== Exercise data

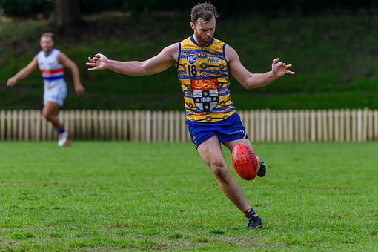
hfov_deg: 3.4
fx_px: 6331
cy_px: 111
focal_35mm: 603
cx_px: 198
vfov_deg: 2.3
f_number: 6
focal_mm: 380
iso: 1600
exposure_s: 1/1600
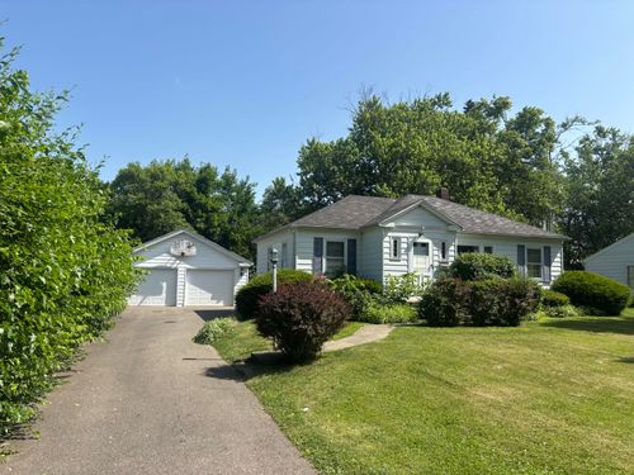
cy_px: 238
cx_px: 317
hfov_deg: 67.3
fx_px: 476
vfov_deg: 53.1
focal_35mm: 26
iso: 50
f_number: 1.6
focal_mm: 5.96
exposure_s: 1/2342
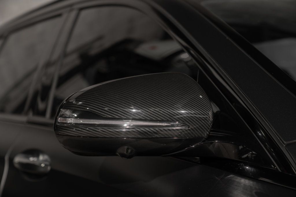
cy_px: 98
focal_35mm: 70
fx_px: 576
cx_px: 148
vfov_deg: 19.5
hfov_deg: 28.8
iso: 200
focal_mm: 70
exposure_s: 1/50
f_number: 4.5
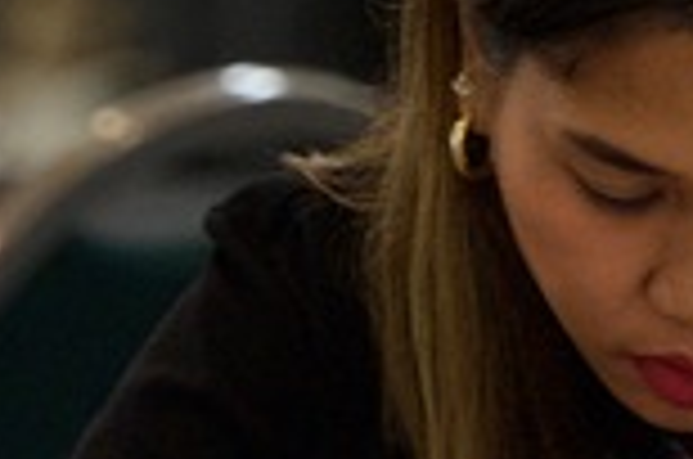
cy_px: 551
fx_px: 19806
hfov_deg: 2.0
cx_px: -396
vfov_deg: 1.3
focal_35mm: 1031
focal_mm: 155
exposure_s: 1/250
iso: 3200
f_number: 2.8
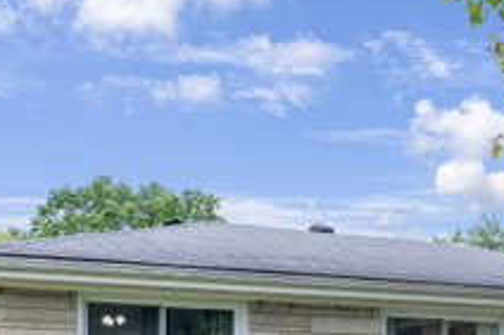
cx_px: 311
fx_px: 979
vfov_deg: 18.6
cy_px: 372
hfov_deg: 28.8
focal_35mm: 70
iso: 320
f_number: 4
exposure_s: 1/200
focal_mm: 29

====

Task brief: Pictures don't belong in the copy. Retype exactly the lines from the one with "f_number: 6" through the last line of the records.

Response area:
f_number: 6
focal_mm: 380
iso: 1600
exposure_s: 1/1600
cy_px: 238
cx_px: 317
hfov_deg: 67.3
fx_px: 476
vfov_deg: 53.1
focal_35mm: 26
iso: 50
f_number: 1.6
focal_mm: 5.96
exposure_s: 1/2342
cy_px: 98
focal_35mm: 70
fx_px: 576
cx_px: 148
vfov_deg: 19.5
hfov_deg: 28.8
iso: 200
focal_mm: 70
exposure_s: 1/50
f_number: 4.5
cy_px: 551
fx_px: 19806
hfov_deg: 2.0
cx_px: -396
vfov_deg: 1.3
focal_35mm: 1031
focal_mm: 155
exposure_s: 1/250
iso: 3200
f_number: 2.8
cx_px: 311
fx_px: 979
vfov_deg: 18.6
cy_px: 372
hfov_deg: 28.8
focal_35mm: 70
iso: 320
f_number: 4
exposure_s: 1/200
focal_mm: 29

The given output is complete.